We Talk About Owls
It’s late afternoon of a breezy Monday in June. I’m driving to the Vermont border where the Hoosic River turns north, leaving Massachusetts, and flows into the Green Mountain State. The journey offers a brilliant display of New England’s early summer finery, emerald greens and a piercing blue sky. Brian Gilbert, my guide, has suggested we meet in Pownal, VT, an hour before sunset. Our plan is to convince some of the river’s larger brown trout to eat a mouse pattern stripped slowly across open water. I arrive several hours early to poke around, take a few pictures, and wait at a rail crossing as the swinging gate flashes and bells ring for a good 10 minutes without a train ever appearing.
The Hoosic is a relatively unknown trout stream given the population density through which it flows. Originating in the Berkshires, it meanders its way north and west through central Massachusetts, cuts the corner of Vermont and into New York where it meets the Hudson, passing through North Adams and Williamstown, MA, and finally Schaghticoke, NY. I had had the opportunity to fish the river with Brian several times the past winter and spring. I enjoyed Brian’s company; he knows his water and I was eager to return for a summer-night float.

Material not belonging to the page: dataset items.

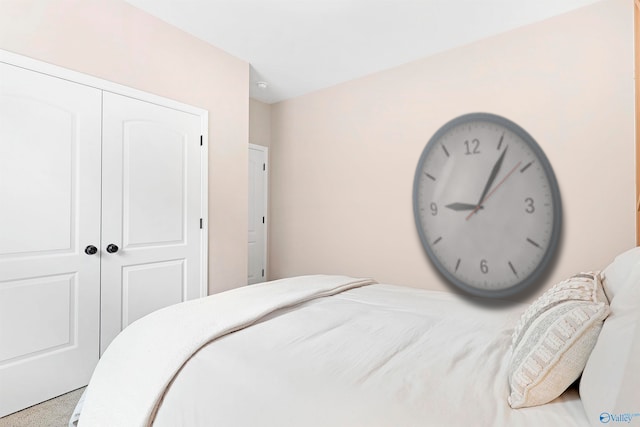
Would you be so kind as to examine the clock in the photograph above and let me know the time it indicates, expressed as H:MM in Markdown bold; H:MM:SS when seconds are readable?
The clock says **9:06:09**
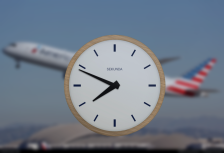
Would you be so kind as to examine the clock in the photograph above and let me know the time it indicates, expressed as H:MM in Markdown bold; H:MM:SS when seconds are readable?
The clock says **7:49**
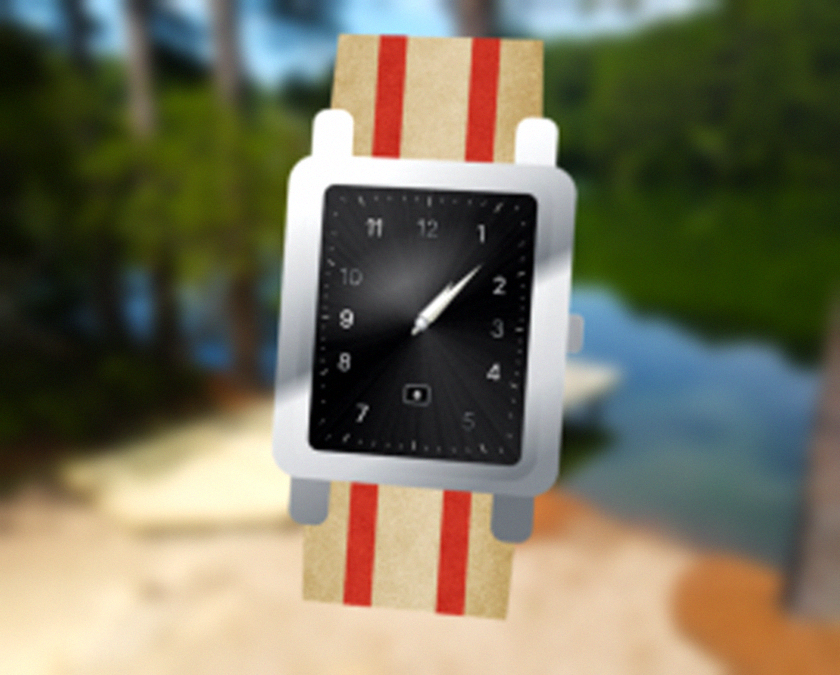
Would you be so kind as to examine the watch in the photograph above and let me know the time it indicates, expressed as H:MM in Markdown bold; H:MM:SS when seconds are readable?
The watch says **1:07**
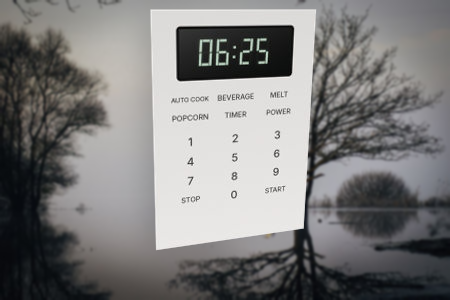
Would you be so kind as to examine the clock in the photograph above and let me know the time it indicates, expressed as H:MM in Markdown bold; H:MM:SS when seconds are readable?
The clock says **6:25**
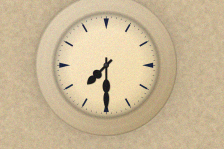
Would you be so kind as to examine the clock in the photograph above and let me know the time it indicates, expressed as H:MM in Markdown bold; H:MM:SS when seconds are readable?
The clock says **7:30**
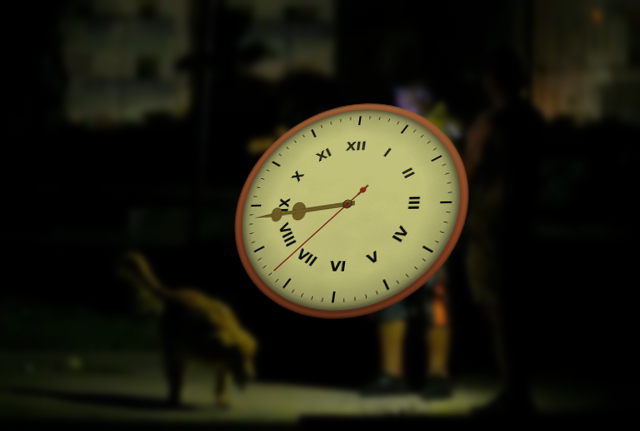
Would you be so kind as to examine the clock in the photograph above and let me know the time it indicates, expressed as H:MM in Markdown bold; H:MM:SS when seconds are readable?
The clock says **8:43:37**
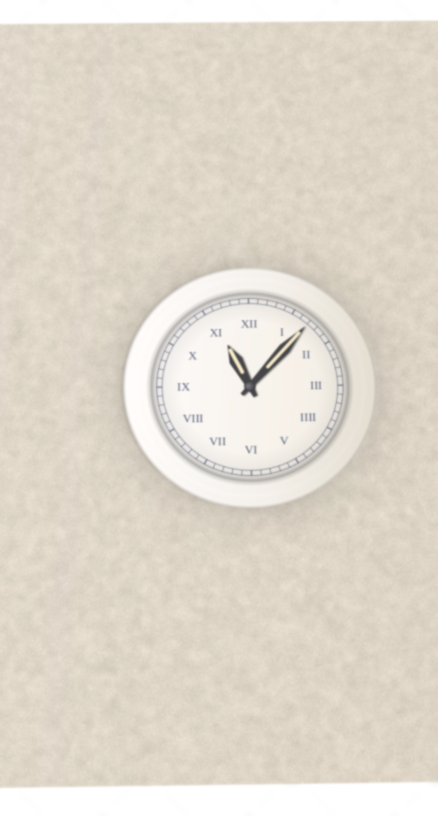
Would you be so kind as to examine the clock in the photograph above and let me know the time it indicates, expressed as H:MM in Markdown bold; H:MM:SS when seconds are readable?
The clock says **11:07**
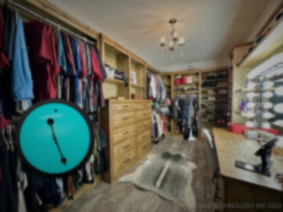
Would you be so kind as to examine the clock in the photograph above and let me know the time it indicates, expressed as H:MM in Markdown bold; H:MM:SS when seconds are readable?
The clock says **11:26**
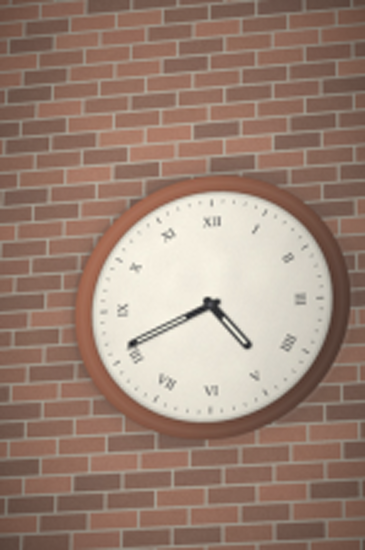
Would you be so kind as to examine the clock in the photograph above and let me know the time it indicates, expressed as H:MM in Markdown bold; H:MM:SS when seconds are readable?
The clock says **4:41**
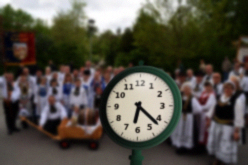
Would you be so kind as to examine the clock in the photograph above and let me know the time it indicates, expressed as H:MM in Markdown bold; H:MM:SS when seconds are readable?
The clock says **6:22**
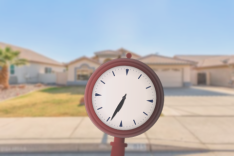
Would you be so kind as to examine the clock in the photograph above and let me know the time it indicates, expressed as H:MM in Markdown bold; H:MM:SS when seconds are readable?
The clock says **6:34**
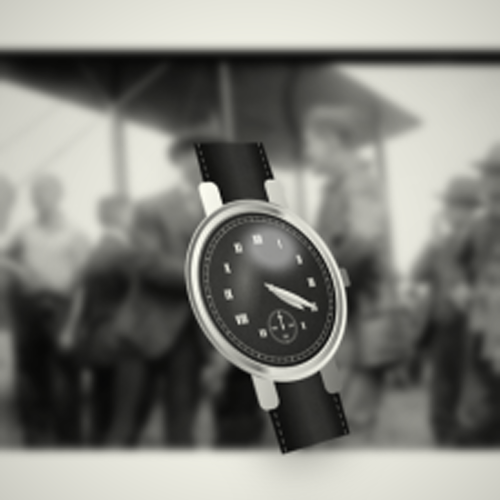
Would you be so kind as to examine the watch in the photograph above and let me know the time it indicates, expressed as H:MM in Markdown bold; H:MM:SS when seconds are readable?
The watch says **4:20**
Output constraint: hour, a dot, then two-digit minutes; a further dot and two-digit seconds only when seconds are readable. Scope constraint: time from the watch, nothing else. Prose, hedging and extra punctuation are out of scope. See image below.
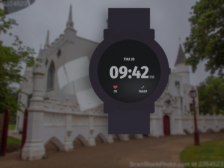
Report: 9.42
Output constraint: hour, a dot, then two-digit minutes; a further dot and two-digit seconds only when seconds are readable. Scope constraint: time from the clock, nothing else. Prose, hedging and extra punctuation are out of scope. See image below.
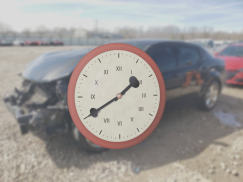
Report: 1.40
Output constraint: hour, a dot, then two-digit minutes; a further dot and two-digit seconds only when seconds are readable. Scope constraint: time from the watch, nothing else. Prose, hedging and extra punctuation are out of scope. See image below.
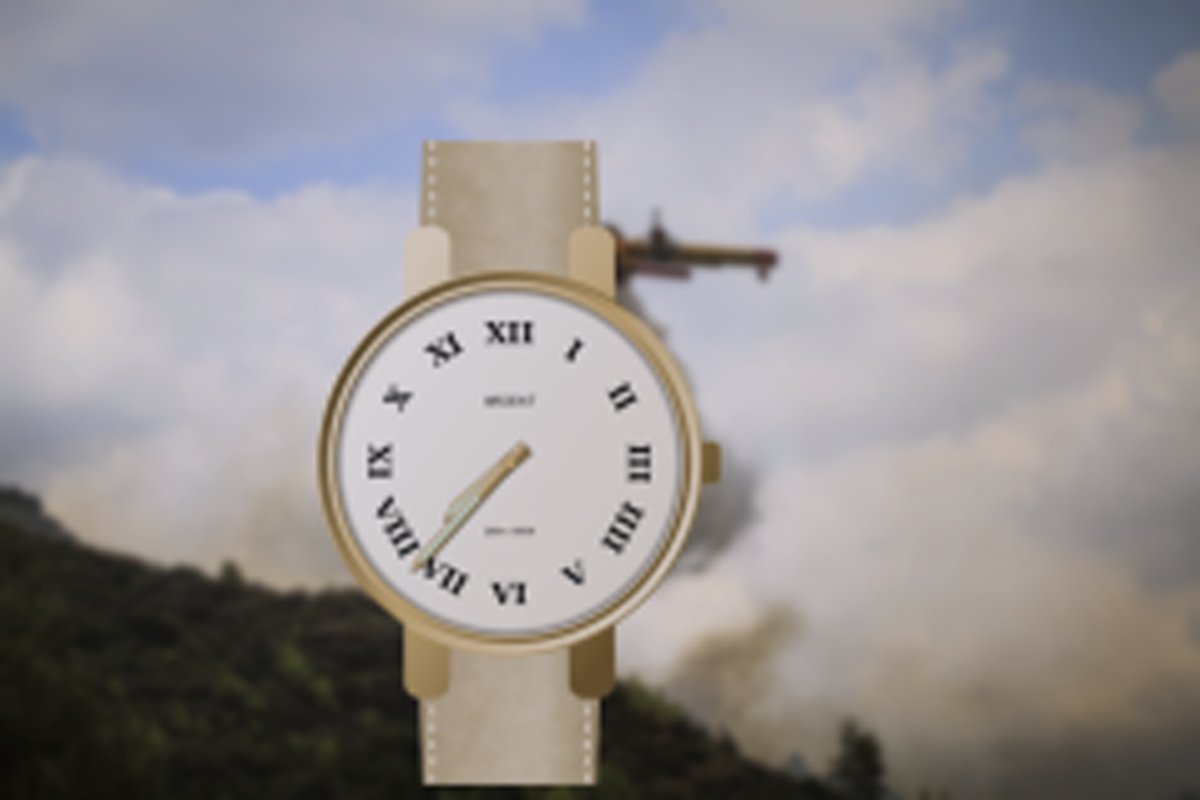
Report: 7.37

Brian’s put-ins, as is typical for him, are impossible to find for anyone else. This one involves dragging his inflatable down a steep embankment, across railroad tracks (no gates, bells or whistles here) and down another embankment to a calm, almost marshy section of river. Streamside, I watch fish dimple the surface; small or large, my eyes aren’t good enough to tell. Brian makes several trips up and down the bank with our equipment. Any efforts to assist would only interrupt the well-choreographed launch. I keep quiet and take pictures.